Note: for a full round-up of the day’s action at TC40, check out Allen Stern’s sterling effort at Center Networks.
Cake Financial
Cake Financial is a financial sharing platform backed by Ron Conway. It allows people to share portfolios and real time transactions with others. The site can be integrated with services such as E*Trade and Charles Schwab. This sharing feature allows you to chart yourself against other people and the market normals. You see what your friends are doing, you get notified in real time, and so on. So it’s financials, enriched with social networking features.
All members are ranked as silver, golden member etc. You can see everyones portfolios – and whether they are risky, moderately risky or safe.

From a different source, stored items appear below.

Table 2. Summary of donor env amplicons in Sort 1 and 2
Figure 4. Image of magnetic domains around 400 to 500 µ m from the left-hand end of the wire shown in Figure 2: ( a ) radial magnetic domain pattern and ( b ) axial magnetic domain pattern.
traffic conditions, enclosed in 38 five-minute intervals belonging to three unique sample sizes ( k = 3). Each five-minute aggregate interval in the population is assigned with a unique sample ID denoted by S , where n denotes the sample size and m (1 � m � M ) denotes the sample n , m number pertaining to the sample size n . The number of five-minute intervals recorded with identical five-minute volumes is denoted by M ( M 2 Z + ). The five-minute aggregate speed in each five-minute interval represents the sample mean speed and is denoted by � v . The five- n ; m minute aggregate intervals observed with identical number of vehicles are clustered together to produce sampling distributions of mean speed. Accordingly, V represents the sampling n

My question: isn’t this private information that you’d rather keep to yourself. Plus this may result in gaming and legal problems. However, since this business deals directly with money, it can create real addiction among its users and virally spread. So it may be a great success.
DocStoc
DocStoc is the “YouTube of documents.” It allows you to share professional documents via a widely accepted and embeddable Flash interface. It offers basic features like categories and search. As a result, you can search for “venture capital companies in california” and you get the documents you want – full of contact info. Special ranking algorithms are based on user trustability. You can set documents to be private or public, and set whatever license you want. The site also includes other social networking elements, such as messaging and comments.
TeachThePeople
TeachThePeople‘s goal is to be the “ebay for education” [Ed: what was Bernard saying about Concept Extrapolation yesterday? 😉 ]. You can create classes on topics you are an expert at, then teach them and earn revenues. The example that the founders gave was:
Say you are Mark Andreessen, you are a great entrepreneur who has built many big companies and successfully exited – in that case, many people would like to learn from you, know your secret. By creating a “university” on this network, you share your knowledge and earn revenues. You can also set up a management team, assign assistants (in this instance, Jason Calacanis and Michael Arrington).

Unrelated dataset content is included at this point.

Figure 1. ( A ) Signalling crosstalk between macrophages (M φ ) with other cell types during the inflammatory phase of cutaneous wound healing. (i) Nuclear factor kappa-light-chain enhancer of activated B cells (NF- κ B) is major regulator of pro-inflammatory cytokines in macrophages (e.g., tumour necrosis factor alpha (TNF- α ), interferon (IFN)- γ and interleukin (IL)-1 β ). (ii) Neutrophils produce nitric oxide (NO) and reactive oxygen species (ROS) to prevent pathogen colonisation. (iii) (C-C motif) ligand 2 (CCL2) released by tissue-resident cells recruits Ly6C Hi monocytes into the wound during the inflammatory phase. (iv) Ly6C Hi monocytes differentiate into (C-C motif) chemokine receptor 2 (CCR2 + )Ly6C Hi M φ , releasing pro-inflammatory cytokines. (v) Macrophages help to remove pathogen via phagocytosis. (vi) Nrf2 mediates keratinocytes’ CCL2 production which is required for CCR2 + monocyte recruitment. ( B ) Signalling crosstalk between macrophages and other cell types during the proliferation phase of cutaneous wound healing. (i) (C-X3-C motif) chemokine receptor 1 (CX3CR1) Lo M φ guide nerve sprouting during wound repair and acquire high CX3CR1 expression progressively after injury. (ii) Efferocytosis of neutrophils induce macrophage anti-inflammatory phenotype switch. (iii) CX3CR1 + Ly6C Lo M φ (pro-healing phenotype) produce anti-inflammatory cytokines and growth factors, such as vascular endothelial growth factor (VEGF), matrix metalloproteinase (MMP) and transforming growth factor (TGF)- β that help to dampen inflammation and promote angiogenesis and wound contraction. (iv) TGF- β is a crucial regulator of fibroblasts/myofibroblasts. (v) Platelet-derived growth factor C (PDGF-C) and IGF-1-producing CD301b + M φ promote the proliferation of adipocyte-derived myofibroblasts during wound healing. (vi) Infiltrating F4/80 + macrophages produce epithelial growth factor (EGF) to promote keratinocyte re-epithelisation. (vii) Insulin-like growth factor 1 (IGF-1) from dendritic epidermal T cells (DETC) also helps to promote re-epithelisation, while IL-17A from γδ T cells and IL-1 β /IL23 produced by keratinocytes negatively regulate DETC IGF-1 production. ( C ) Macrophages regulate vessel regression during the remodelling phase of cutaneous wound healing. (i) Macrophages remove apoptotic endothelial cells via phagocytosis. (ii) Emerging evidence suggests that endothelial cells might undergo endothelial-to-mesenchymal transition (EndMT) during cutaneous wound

The site gives every teacher 5GB of storage space. It has advanced features such as discussion boards, Q&A, live chat, etc. It really seems to be a great platform for this purpose. The company says Y! Groups and others are great for communicating, but they can’t specialize on topics such as guitar courses, Salesforce teachings etc. They say: you must be good at something, so why not monetize it.
CrowdSpirit
CrowdSpirit is an electronic products crowdsourcing site from France. You post an idea, people vote; if your product gets many votes, it goes to a marketplace where “fans” and “partners” may join you in purchasing and/or selling.
For me, this was the weakest idea of the event so far. Why would anyone want to share their ideas with an untrusted community, when the idea is not defendable?
Ponoko
So far in computing history we’ve had the personal pc, personal printing – now we get personal manufacturing. Personal manufacturing actually started with the likes of CafePress, but Ponoko takes it one step further. It allows you to make toys from .eps formatted Adobe Illustrator files. I don’t think the public can easily get started with this advanced program, but the company claims it is easy.
How it works: you set up material type, color, and so on; then your product gets manufactured and shipped to you. You can even sell it in a marketplace and earn money.
The idea is good, but the market may be small and it will probably be way too hard for the average user to get started with it.